→ **WORK INSTRUCTIONS**
Among the lines below, tally those that contain "exactly" and respond with the total only.

→ **GIVEN RECORDS**
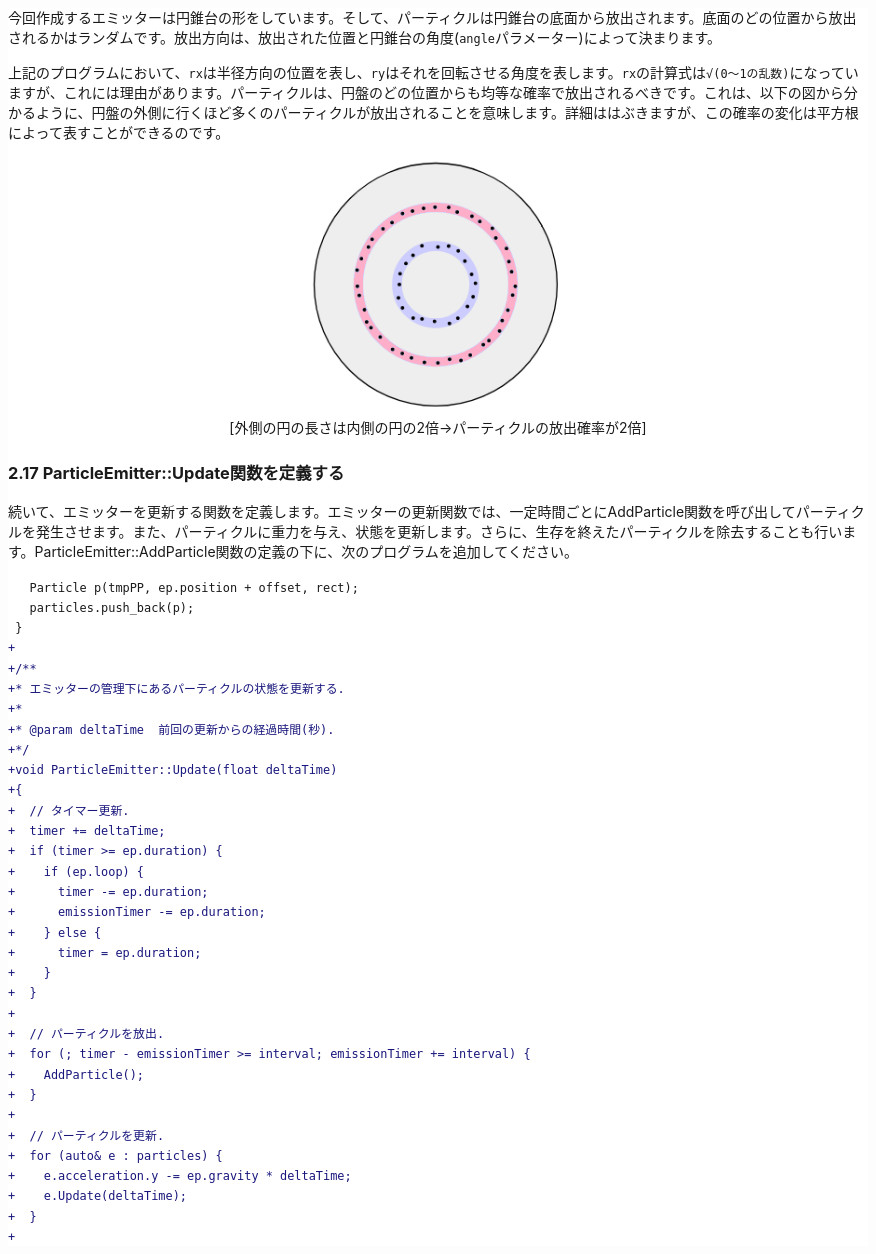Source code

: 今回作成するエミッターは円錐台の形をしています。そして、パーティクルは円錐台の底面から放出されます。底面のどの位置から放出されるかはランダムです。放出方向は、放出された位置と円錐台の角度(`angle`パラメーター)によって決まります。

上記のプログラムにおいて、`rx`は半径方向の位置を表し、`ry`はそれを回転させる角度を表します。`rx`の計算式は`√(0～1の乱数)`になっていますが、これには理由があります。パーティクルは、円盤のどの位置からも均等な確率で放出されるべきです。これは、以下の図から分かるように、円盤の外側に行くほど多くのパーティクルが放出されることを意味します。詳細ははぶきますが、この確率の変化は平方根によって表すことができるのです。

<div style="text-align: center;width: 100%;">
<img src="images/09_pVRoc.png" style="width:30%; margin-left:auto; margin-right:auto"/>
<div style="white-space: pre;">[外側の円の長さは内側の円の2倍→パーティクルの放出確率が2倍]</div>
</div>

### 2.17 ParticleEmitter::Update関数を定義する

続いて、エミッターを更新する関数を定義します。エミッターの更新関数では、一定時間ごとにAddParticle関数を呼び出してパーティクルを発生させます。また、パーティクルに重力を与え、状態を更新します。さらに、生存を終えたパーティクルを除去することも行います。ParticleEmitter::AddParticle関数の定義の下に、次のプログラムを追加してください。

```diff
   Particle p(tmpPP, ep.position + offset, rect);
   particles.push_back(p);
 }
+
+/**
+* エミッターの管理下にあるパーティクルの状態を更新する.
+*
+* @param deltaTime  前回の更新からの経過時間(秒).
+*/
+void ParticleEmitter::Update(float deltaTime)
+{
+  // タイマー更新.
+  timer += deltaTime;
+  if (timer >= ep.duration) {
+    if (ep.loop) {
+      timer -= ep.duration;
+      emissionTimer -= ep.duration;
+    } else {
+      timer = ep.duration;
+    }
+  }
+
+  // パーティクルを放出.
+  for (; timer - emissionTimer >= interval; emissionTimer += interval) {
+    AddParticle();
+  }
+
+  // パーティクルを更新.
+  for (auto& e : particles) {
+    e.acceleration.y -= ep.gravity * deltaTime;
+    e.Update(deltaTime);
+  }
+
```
---
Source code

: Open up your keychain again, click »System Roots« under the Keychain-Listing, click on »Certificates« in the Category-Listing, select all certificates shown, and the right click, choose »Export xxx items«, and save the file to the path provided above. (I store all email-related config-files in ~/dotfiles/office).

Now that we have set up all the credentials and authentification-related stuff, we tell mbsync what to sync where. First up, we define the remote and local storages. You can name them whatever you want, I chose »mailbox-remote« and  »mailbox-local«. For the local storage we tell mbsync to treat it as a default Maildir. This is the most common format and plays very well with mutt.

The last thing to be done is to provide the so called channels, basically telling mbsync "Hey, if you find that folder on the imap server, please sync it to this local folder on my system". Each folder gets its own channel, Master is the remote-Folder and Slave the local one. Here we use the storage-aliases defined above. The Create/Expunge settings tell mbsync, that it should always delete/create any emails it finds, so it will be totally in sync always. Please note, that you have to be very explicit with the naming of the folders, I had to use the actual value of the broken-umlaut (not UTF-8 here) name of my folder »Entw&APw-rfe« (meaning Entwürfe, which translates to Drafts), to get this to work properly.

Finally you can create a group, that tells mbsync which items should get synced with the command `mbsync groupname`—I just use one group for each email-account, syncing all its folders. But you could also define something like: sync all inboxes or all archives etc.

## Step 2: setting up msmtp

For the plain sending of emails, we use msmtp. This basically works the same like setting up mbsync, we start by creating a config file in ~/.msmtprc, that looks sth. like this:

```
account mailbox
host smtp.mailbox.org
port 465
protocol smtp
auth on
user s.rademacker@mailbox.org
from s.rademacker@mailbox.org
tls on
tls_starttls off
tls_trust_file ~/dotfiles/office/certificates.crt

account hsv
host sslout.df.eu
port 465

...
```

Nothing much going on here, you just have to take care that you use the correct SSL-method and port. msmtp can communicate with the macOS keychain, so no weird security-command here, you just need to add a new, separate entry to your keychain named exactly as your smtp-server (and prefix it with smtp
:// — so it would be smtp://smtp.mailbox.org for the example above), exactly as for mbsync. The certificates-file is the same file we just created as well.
---
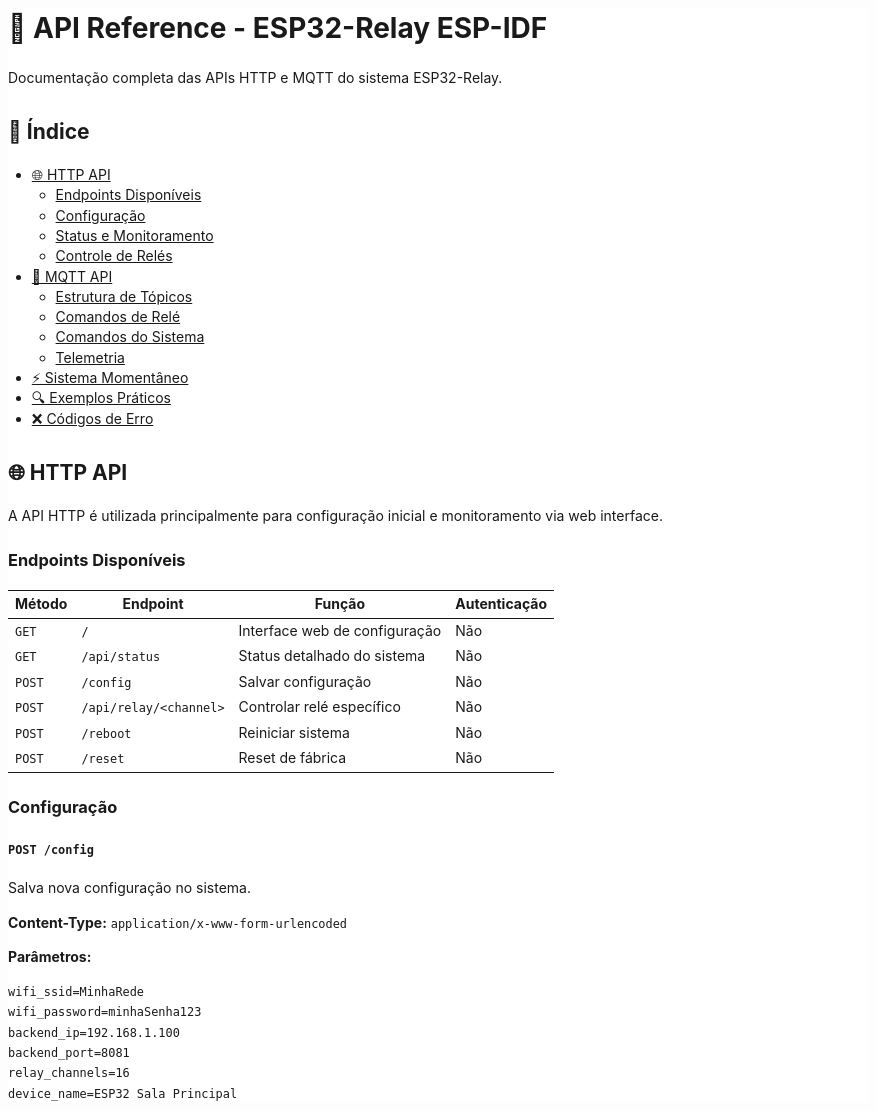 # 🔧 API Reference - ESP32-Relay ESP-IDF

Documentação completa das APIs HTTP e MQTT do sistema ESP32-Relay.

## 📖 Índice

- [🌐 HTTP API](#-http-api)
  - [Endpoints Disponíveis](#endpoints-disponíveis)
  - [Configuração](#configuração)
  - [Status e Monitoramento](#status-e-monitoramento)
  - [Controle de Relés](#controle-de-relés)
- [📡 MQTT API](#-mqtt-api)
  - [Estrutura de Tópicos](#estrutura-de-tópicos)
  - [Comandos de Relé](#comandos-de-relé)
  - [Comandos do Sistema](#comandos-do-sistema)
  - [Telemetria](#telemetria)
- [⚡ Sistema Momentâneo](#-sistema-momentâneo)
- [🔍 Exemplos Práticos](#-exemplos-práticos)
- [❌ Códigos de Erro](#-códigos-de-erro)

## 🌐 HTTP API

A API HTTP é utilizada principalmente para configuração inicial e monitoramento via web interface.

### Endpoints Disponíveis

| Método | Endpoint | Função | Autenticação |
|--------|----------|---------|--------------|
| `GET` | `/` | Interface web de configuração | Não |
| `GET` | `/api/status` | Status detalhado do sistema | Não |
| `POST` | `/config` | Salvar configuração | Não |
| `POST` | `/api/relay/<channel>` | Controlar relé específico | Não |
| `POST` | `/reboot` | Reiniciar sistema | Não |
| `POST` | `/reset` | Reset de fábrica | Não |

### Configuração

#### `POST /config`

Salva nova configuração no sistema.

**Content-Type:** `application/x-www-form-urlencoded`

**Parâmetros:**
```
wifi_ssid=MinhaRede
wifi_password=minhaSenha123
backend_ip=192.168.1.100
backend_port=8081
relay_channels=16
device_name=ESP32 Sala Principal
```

→ **ANSWER FOR THE TASK**
2